Document text:
* * * *

# Concerned about imprinting/taming



## geckobat (Apr 21, 2015)

Hey

I haven't posted here before but i used to raise pigeons previously and I recently came across an abandoned baby White-Winged Dove on the ground (I thought it was dead so i nudged it with my foot and lo and behold: very much alive). I took him in and have been feeding him Kaylees every few hours (as his crop empties) and I am starting to transition him to peas. I found him at roughly 12-14 days old I believe. He's been doing very well so far. Very loud, active, no issues.

My concern is how do I teach him to be wild and/or releasable? I'd love to keep him but I'm moving to a new apartment (with roommates) that doesn't allow birds, and I know White Winged Doves are generally illegal to have as pets. I try not to handle him beyond feeding but I don't know what to do beyond that. Is it possible for a dove of that age to imprint?


----------



## CBL (May 13, 2014)

It is possible to imprint and to secondarily imprint on humans but at that age, he knows he is a bird, so I would keep the contact, handling and visuals to a minimum and then as hes older, put in cage outside when u can so he sees other birds. Then when u know he is fully fledged and eating well on his own, you can try a soft release. Simply google that. Its just basically you releasing it and leaving food out for it until it no longer comes for food and or finds a mate.


----------



## Bella_F (Nov 29, 2008)

geckobat said:


> Hey
> 
> My concern is how do I teach him to be wild and/or releasable? I'd love to keep him but I'm moving to a new apartment (with roommates) that doesn't allow birds, and I know White Winged Doves are generally illegal to have as pets. I try not to handle him beyond feeding but I don't know what to do beyond that. Is it possible for a dove of that age to imprint?


I found doves very different to raised baby feral pigeons so far. They are much more affectionate and fall in love with human companionship. My rescued dove will sit on my shoulder all day and purr (it actually purrs like a kitten) , if it can. They get very dependent on your love, and its not quite like impressing so much, its more about their nature as a bird. They are just beautiful.

Feral pigeons babies raised closely with humans do release very well, but doves not so much. All i can say is the pleasure of keeping a dove as your companion is well worth the problems. If you can somehow keep him, it will be better off, and so will you. They are a pleasure to have around.


----------



## spirit wings (Mar 29, 2008)

geckobat said:


> Hey
> 
> I haven't posted here before but i used to raise pigeons previously and I recently came across an abandoned baby White-Winged Dove on the ground (I thought it was dead so i nudged it with my foot and lo and behold: very much alive). I took him in and have been feeding him Kaylees every few hours (as his crop empties) and I am starting to transition him to peas. I found him at roughly 12-14 days old I believe. He's been doing very well so far. Very loud, active, no issues.
> 
> My concern is how do I teach him to be wild and/or releasable? I'd love to keep him but I'm moving to a new apartment (with roommates) that doesn't allow birds, and I know White Winged Doves are generally illegal to have as pets. I try not to handle him beyond feeding but I don't know what to do beyond that. Is it possible for a dove of that age to imprint?


Once he is eating seeds on his own, you can do a soft release, keep him in his cage outdoors for a week and then open the cage, keep the food in front of it, he will go off and come back to eat, leave it for a week or more then slowly Reduce the feed and then take up the cage and dish, he is on his own, he may be the one to leave first and at some point you may not see him. If you have a covers bird feeder that can help, and you may see him through the years if you feed rgularly, you just may not know which dove he is at that point.


----------

* * * *

Measuring device readout data
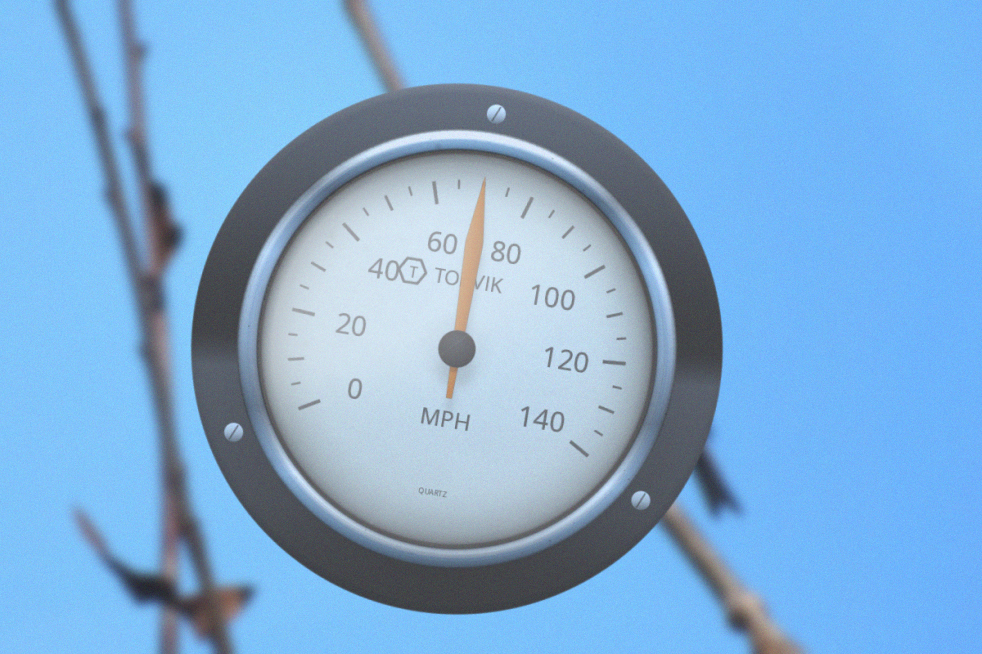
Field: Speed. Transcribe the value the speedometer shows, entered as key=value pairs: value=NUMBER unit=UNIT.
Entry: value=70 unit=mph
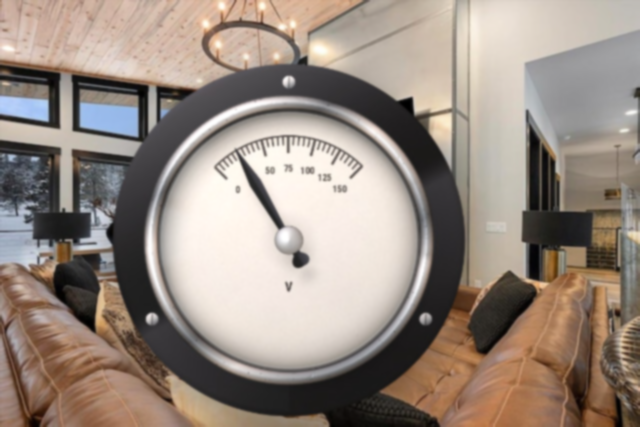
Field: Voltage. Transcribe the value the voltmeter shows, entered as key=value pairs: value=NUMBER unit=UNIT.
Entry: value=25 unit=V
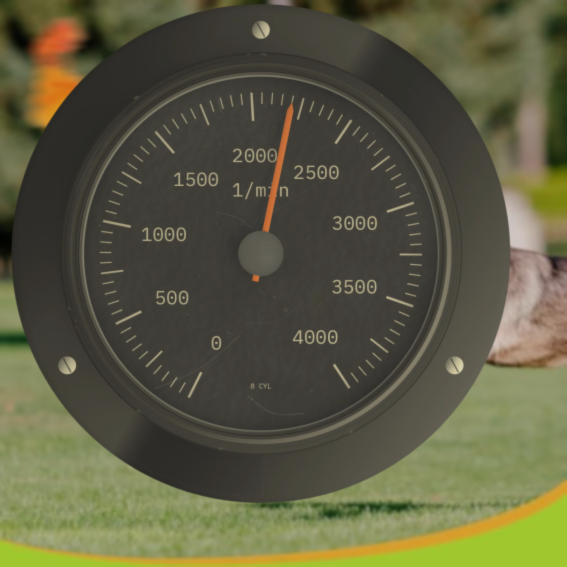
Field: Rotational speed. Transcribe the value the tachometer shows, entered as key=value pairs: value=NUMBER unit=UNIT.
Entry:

* * * *

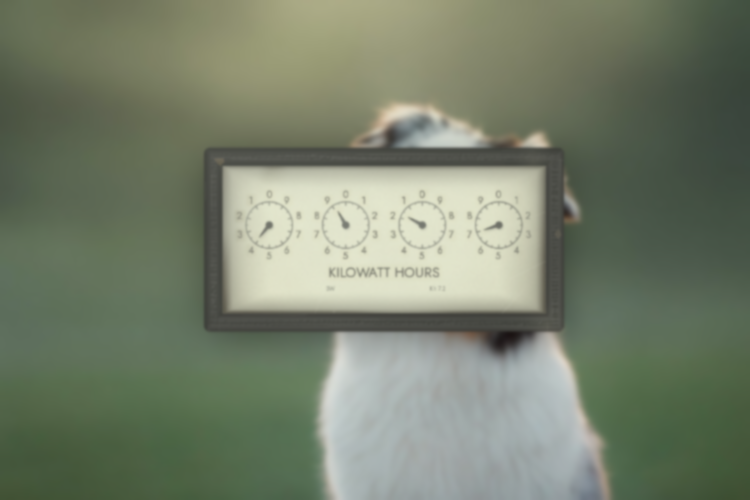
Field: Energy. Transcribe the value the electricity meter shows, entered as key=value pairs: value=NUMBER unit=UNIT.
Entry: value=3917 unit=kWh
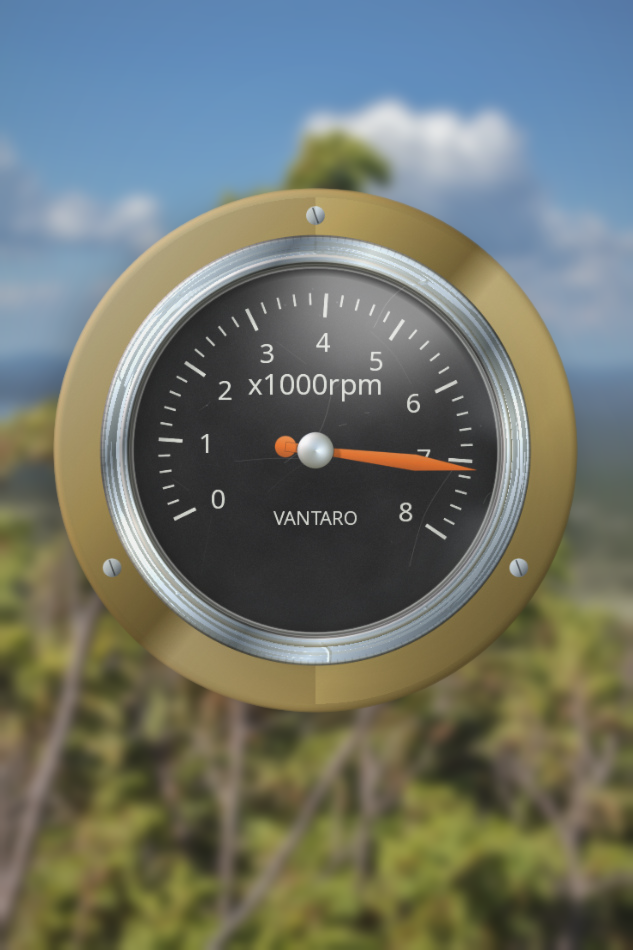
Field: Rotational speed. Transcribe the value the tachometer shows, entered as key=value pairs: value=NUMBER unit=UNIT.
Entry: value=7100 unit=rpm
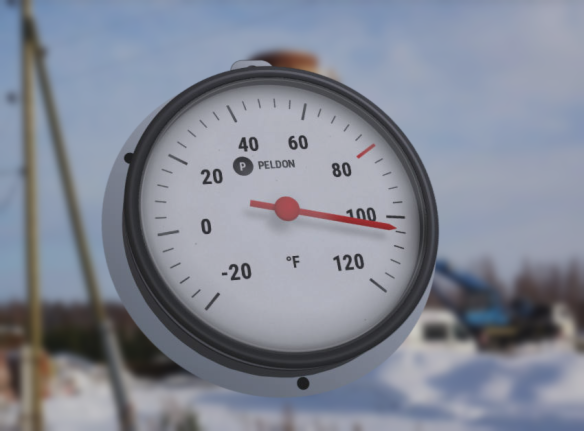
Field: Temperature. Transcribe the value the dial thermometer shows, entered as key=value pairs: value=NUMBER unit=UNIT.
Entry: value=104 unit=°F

* * * *

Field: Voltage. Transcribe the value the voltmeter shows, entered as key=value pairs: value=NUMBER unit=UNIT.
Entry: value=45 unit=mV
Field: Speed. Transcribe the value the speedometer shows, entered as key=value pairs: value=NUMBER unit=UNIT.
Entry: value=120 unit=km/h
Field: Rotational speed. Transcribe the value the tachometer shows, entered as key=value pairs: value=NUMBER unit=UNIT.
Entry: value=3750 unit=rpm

* * * *

Directions:
1. Answer these questions from the dove thread:
(a) How old did geckobat believe the dove was when it was found?
(b) What does Bella_F say her rescued dove does while sitting on her shoulder?
(c) According to spirit wings, how long should the dove stay in its cage outdoors before the cage is opened?
2. Return the part of the dove thread starting at "## geckobat (Apr" and ending at "(May 13, 2014)", copied word for word.

Written answers:
1.
(a) Roughly 12–14 days old.
(b) It purrs like a kitten.
(c) A week.

2.
## geckobat (Apr 21, 2015)

Hey

I haven't posted here before but i used to raise pigeons previously and I recently came across an abandoned baby White-Winged Dove on the ground (I thought it was dead so i nudged it with my foot and lo and behold: very much alive). I took him in and have been feeding him Kaylees every few hours (as his crop empties) and I am starting to transition him to peas. I found him at roughly 12-14 days old I believe. He's been doing very well so far. Very loud, active, no issues.

My concern is how do I teach him to be wild and/or releasable? I'd love to keep him but I'm moving to a new apartment (with roommates) that doesn't allow birds, and I know White Winged Doves are generally illegal to have as pets. I try not to handle him beyond feeding but I don't know what to do beyond that. Is it possible for a dove of that age to imprint?


----------



## CBL (May 13, 2014)